Task item: Swap "Cortex" for "Mimir" in the part of the forum thread below starting with "If you use Grafana, you" and going on through "Cortex and Thanos).", and write that part out again.

:: Reading text

Hello all,
I've a basic prometheus baremetal setup and it seems the recommend way to setup HA is with a pair of prometheus servers scraping the same targets. I've few questions on this:
a) With a HA pair, the prometheus data will be local to both the prometheus instances. Is it a good idea to have these 2 prometheus instances write to some sort of a network mounted filesystem like NFS / GlusterFS filesystem,so that the data is identical for both the prometheus instances ? Has anyone tried this ?
b) AFAIK, with both the ha pairs scraping the same targets, how do i build a global view of these local prometheus instances? Is federation the only way with another Prometheus instance scraping the ha pair ?
c) When the 2 ha pair scrape the same targets, are the metric values identical or slightly different, due to time offsets between the scrapes ? What happens if my scrape interval for prometheus A is 15sec and Prometheus B is 16 sec, then do i still need to dedup, since the values will be different ? What's the right strategy to dedup the metrics ?
If you use Grafana, you then use the Thanos Query HTTP API endpoint as your Prometheus datasource URL.
I have been using this kind of setup in Production and have been very happy with it. See https://thanos.io/
Other choices are Cortex and VictoriaMetrics (advertised to have easier setup and better performance than Cortex and Thanos).

::::
:: Provided data

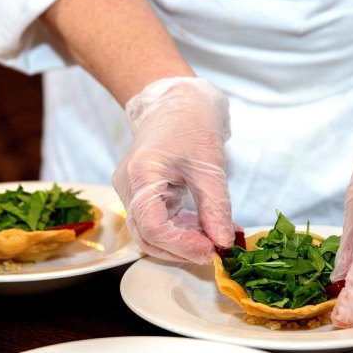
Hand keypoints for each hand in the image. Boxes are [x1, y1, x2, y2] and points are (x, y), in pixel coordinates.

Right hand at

::::

Task solution:
If you use Grafana, you then use the Thanos Query HTTP API endpoint as your Prometheus datasource URL.
I have been using this kind of setup in Production and have been very happy with it. See https://thanos.io/
Other choices are Mimir and VictoriaMetrics (advertised to have easier setup and better performance than Mimir and Thanos).